The order of comparisons does matter, and it can change the question you are asking of the data.

wbfit0a <- lm(breaks ~ tension, data=warpbreaks)
wbfit1 <- lm(breaks ~ wool + tension, data=warpbreaks)
anova(wbfit1, wbfit0a)
wbfit <- lm(breaks ~ 1, data=warpbreaks)

What is the following expression equivalent to (what does the . represent)?

wbfit <- lm(breaks ~ ., data=warpbreaks)

Quantile-Quantile plots

What do these tell us?

qqnorm(iris$Sepal.Length)
qqline(iris$Sepal.Length)

qqnorm(iris$Sepal.Width)
qqline(iris$Sepal.Width)

qqnorm(iris$Petal.Length)
qqline(iris$Petal.Length)

qqnorm(iris$Petal.Width)
qqline(iris$Petal.Width)

How else might you compare the distribution of the iris data with a true random normal distribution?


Homework

  1. Using barplot, plot the number of words that occur in Django Unchained, which is 165 minutes long.

  2. Run an anova test on the Petal.Length ~ Species in the iris data set.

  3. Let’s assume that the average number of goals scored in a World Cup football (soccer) match is 2.8, and the score per match follows a Poisson distribution. What is the probability that there will be 4 goals scored in the next World Cup football match?


References

Some of the information in this lesson was obtained from the following resources:

The R Guide, by W. J. Owen, 2010

Software for Data Analysis: Programming with R, by John Chambers, 2008, “Section 6.9: Fitting Statistical Models”

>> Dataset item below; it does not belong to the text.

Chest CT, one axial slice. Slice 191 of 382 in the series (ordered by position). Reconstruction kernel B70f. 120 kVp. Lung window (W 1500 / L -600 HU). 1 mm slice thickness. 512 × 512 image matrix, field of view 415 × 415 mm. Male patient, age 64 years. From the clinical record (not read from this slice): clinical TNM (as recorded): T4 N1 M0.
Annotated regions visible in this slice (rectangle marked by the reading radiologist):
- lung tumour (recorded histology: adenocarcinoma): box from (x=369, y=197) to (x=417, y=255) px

  1. The function norm() is not related to the four normal distribution functions. It is used for an unrelated matrix algebra calculation. 

  2. This kind of random variable is something different from the variable that we talk about in R, which just means an object that we assign a value to. 

  3. This data set was cleaned up from one that was used in a FiveThirtyEight.com article, which you can try to find yourself after class. 

  4. There is probably a better way to do this, but this code is fairly easy to follow.